┌──

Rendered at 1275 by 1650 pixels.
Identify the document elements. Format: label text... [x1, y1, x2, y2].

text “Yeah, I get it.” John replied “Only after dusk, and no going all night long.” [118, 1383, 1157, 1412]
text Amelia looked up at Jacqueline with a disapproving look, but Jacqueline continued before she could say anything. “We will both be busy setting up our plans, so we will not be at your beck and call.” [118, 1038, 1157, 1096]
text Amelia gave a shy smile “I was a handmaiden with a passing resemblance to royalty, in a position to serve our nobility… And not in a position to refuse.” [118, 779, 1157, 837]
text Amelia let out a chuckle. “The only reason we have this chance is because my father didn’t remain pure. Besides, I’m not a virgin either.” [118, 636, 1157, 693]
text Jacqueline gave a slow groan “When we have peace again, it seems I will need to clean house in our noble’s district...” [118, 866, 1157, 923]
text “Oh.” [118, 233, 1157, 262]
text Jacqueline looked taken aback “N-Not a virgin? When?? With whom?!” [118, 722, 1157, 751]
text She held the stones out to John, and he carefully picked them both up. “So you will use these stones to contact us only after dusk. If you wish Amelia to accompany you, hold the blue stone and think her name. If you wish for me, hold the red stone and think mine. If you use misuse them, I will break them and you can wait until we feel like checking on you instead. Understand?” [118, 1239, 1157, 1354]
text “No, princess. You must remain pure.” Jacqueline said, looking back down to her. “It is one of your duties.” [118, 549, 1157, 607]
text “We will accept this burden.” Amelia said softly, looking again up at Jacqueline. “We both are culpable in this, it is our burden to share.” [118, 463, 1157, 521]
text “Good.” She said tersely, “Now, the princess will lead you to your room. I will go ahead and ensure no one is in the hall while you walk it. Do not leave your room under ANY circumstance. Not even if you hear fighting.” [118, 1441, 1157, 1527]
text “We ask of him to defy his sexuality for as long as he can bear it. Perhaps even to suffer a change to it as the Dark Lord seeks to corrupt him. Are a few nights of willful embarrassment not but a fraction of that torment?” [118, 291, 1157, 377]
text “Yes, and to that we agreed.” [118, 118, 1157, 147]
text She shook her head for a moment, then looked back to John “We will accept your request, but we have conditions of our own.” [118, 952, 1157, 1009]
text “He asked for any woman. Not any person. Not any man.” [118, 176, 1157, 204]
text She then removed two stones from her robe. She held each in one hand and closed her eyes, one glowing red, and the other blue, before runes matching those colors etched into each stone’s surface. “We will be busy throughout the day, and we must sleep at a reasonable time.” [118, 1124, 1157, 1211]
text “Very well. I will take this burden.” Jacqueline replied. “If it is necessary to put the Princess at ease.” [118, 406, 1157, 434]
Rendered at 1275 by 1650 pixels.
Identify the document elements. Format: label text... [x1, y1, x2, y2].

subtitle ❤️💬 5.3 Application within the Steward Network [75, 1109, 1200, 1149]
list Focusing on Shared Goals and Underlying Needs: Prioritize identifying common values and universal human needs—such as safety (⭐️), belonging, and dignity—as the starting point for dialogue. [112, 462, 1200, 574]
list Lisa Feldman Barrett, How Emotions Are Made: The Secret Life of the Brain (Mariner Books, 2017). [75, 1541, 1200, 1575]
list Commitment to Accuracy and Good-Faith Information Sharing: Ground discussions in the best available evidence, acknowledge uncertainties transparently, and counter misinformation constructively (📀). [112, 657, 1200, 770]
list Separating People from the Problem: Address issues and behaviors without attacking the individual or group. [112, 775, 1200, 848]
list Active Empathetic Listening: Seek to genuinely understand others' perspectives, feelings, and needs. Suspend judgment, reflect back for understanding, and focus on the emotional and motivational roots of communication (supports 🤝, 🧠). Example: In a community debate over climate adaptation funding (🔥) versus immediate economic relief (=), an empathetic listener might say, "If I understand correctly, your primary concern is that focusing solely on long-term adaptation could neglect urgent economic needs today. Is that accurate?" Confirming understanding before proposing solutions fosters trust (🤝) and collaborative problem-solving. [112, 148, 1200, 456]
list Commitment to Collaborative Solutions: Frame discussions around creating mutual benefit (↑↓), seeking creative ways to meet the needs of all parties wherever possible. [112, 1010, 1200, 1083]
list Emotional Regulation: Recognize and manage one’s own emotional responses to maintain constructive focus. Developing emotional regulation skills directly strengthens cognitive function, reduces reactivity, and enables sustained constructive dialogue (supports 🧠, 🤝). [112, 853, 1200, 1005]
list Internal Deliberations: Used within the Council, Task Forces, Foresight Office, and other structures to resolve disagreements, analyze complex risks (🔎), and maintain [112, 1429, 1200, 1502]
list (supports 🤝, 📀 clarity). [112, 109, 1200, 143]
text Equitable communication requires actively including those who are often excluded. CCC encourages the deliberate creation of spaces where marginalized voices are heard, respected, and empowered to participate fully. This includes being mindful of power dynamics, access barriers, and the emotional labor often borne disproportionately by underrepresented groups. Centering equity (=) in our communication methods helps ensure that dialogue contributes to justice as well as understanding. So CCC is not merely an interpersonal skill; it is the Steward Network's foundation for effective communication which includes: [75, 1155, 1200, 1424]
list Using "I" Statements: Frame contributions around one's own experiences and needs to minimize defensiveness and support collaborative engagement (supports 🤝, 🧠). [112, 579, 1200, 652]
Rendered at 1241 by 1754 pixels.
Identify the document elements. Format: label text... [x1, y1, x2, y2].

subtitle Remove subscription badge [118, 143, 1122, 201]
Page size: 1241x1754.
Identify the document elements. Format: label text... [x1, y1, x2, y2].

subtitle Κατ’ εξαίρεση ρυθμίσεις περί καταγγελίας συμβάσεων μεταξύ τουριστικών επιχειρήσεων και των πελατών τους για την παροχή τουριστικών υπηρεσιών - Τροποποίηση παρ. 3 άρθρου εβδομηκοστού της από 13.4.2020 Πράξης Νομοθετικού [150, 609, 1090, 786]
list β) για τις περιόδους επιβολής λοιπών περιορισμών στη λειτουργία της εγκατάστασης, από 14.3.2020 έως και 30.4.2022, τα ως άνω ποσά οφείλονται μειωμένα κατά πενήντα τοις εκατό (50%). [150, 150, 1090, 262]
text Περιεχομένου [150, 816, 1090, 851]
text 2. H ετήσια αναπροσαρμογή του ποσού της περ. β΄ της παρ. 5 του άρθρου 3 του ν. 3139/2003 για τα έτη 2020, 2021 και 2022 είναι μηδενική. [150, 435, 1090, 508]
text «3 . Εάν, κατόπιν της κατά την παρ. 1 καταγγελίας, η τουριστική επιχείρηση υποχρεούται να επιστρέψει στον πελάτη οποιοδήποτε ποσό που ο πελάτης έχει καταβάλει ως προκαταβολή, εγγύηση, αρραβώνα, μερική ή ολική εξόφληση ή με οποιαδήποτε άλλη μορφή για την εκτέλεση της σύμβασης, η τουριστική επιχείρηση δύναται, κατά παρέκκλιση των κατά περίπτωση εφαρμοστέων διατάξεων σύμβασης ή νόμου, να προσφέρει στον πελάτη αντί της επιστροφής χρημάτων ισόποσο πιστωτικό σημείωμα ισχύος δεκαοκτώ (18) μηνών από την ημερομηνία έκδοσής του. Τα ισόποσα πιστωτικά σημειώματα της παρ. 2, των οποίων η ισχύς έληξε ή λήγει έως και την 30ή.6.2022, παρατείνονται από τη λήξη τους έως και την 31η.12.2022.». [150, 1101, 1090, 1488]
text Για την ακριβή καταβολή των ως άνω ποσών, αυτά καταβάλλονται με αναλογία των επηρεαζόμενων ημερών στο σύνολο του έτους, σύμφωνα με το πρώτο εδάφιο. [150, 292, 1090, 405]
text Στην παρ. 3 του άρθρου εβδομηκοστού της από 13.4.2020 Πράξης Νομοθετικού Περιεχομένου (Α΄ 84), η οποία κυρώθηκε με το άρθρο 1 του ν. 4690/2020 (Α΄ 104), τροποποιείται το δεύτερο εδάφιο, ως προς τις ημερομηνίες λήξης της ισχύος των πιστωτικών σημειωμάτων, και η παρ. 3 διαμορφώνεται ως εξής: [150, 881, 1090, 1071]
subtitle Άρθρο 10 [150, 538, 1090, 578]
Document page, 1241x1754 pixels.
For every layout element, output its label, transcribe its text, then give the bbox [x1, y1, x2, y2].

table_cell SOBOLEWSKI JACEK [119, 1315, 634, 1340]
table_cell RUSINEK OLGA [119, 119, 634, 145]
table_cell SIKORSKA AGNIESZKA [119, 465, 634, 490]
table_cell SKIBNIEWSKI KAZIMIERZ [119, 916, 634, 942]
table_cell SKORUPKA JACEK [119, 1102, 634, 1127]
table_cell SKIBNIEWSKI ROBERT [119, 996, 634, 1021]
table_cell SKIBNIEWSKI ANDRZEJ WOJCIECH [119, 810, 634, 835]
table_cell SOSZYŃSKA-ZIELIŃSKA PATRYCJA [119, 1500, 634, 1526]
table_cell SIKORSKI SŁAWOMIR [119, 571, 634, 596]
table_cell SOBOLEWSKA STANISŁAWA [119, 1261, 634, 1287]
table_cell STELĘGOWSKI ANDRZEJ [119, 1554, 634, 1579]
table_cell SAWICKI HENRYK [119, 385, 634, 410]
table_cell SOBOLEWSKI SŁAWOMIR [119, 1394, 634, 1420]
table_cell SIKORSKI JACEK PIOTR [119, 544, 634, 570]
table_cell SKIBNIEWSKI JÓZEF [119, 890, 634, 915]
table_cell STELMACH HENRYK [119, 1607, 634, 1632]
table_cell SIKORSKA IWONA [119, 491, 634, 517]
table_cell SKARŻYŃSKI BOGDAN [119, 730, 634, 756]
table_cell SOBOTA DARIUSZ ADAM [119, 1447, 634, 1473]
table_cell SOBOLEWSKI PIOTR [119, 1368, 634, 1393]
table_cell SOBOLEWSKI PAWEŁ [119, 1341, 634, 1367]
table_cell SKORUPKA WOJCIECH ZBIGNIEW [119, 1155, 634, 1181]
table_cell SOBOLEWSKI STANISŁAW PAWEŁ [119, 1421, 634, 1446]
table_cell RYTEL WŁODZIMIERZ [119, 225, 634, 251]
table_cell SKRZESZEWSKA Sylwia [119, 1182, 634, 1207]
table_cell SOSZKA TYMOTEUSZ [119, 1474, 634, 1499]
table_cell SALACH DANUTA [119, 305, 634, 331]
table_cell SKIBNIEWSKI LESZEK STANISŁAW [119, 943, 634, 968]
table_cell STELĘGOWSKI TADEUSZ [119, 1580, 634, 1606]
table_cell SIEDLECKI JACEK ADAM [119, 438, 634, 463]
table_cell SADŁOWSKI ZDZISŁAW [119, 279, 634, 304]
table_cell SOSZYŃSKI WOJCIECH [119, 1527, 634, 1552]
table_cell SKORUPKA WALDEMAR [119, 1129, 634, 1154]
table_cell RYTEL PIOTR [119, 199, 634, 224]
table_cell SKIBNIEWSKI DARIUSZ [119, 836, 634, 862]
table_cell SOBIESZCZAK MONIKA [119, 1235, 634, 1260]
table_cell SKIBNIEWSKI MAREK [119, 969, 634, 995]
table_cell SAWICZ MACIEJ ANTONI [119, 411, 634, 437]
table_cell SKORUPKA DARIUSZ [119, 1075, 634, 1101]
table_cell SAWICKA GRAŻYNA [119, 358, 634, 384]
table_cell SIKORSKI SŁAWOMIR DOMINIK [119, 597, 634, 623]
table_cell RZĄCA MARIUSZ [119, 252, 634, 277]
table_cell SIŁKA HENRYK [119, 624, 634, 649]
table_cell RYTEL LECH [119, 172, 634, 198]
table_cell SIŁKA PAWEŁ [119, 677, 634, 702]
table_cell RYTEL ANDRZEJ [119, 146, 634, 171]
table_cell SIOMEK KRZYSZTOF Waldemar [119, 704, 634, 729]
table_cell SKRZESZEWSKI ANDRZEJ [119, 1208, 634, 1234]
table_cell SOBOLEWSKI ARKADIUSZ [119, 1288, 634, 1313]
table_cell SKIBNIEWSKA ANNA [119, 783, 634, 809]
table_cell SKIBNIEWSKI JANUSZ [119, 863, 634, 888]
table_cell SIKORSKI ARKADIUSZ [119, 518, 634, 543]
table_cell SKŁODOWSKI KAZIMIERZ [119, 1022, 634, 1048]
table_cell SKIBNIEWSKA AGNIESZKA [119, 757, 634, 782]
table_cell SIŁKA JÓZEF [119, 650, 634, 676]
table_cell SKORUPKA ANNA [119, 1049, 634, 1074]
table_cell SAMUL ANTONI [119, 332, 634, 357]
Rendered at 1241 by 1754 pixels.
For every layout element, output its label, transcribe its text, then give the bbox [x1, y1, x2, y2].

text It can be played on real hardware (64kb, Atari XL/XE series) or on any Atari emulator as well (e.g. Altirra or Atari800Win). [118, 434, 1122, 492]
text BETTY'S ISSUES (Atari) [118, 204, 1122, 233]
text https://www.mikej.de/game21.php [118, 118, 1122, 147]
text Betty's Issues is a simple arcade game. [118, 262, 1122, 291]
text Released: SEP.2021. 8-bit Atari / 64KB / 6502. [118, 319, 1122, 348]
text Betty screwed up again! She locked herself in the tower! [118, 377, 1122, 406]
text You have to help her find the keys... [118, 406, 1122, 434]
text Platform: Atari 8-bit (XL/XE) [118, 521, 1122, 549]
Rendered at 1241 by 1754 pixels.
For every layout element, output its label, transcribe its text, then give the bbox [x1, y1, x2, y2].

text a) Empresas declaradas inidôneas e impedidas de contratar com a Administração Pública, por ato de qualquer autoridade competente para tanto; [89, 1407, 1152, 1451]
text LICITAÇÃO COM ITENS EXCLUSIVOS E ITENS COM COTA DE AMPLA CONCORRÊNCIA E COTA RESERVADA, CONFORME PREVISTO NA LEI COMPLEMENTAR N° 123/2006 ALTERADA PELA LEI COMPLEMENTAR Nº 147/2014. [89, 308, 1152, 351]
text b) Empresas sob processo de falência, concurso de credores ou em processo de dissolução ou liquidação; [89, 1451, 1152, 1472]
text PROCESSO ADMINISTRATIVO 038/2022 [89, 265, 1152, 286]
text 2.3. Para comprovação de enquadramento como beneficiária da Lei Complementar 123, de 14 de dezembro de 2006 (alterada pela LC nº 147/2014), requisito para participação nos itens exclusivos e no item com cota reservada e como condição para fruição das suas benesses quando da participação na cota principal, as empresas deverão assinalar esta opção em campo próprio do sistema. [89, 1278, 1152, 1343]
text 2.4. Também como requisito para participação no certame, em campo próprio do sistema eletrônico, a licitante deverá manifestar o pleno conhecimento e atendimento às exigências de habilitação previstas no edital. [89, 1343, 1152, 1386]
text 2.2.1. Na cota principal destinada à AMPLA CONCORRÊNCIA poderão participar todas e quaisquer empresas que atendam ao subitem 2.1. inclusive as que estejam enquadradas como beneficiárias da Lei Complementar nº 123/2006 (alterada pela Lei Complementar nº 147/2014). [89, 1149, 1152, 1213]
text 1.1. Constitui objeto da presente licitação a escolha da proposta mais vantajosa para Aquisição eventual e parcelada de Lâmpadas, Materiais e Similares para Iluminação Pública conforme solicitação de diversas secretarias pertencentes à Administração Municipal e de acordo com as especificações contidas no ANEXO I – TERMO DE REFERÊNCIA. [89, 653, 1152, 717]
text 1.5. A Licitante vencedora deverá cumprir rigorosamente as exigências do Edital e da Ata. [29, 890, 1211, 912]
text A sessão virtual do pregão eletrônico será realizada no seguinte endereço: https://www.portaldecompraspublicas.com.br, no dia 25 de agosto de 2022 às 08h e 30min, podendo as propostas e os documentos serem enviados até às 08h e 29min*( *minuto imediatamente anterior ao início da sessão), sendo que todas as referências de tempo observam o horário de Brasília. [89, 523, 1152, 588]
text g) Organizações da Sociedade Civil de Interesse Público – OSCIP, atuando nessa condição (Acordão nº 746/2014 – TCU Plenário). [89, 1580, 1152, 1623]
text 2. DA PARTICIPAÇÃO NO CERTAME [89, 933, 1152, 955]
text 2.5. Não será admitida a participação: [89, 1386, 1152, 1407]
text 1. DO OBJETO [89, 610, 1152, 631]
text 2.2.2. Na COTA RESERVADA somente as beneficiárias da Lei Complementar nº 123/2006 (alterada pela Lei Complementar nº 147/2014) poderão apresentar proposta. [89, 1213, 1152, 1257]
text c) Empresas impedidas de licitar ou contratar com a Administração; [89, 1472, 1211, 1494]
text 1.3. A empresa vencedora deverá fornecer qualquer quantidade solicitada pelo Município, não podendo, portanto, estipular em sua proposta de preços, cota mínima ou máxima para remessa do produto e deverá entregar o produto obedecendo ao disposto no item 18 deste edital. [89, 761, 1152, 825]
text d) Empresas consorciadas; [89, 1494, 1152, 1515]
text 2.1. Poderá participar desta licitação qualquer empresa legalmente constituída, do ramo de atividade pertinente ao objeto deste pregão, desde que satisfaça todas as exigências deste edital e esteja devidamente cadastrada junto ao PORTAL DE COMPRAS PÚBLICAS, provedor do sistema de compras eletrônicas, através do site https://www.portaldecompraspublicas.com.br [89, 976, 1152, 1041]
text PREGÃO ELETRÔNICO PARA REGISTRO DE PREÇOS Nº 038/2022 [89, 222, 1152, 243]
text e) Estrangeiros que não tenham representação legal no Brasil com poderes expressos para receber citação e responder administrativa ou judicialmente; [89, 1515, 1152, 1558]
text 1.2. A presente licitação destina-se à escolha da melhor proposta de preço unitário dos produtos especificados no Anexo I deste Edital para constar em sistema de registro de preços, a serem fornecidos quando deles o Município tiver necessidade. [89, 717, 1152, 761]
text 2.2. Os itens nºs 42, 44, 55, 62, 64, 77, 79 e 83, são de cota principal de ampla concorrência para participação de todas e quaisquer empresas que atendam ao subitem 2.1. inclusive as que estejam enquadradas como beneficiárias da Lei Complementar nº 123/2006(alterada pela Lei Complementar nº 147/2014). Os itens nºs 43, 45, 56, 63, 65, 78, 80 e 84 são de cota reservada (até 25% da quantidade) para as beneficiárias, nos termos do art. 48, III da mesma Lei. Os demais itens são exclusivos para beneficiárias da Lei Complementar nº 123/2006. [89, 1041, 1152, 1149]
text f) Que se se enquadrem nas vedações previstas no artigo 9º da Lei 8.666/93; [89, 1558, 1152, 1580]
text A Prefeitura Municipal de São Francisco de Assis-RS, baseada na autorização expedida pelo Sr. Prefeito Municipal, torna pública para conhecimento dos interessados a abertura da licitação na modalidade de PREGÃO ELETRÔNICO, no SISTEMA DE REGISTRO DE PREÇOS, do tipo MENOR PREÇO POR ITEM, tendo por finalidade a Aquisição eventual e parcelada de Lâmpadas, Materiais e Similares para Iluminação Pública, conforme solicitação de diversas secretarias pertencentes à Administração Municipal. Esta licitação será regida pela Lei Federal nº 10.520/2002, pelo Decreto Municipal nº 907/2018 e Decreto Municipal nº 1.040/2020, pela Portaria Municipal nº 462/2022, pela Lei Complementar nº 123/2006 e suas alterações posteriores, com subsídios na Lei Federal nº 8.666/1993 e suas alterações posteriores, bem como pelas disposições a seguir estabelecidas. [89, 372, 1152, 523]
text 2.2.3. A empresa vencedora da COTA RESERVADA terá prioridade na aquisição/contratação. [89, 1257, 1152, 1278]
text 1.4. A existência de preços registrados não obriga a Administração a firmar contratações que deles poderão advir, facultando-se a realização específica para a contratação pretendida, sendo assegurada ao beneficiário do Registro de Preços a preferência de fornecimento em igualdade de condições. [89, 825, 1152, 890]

└──

EXERCISE DETAILS
Please set out the material from the line containing "subtitle Κατ’ εξαίρεση" through the line containing "text 2. H ετήσια" as a Markdown table, with each line's position in a Number column and its text in a Line column. Skip any blank lines.

TASK RESPONSE
| Number | Line |
|---|---|
| 1 | subtitle Κατ’ εξαίρεση ρυθμίσεις περί καταγγελίας συμβάσεων μεταξύ τουριστικών επιχειρήσεων και των πελατών τους για την παροχή τουριστικών υπηρεσιών - Τροποποίηση παρ. 3 άρθρου εβδομηκοστού της από 13.4.2020 Πράξης Νομοθετικού [150, 609, 1090, 786] |
| 2 | list β) για τις περιόδους επιβολής λοιπών περιορισμών στη λειτουργία της εγκατάστασης, από 14.3.2020 έως και 30.4.2022, τα ως άνω ποσά οφείλονται μειωμένα κατά πενήντα τοις εκατό (50%). [150, 150, 1090, 262] |
| 3 | text Περιεχομένου [150, 816, 1090, 851] |
| 4 | text 2. H ετήσια αναπροσαρμογή του ποσού της περ. β΄ της παρ. 5 του άρθρου 3 του ν. 3139/2003 για τα έτη 2020, 2021 και 2022 είναι μηδενική. [150, 435, 1090, 508] |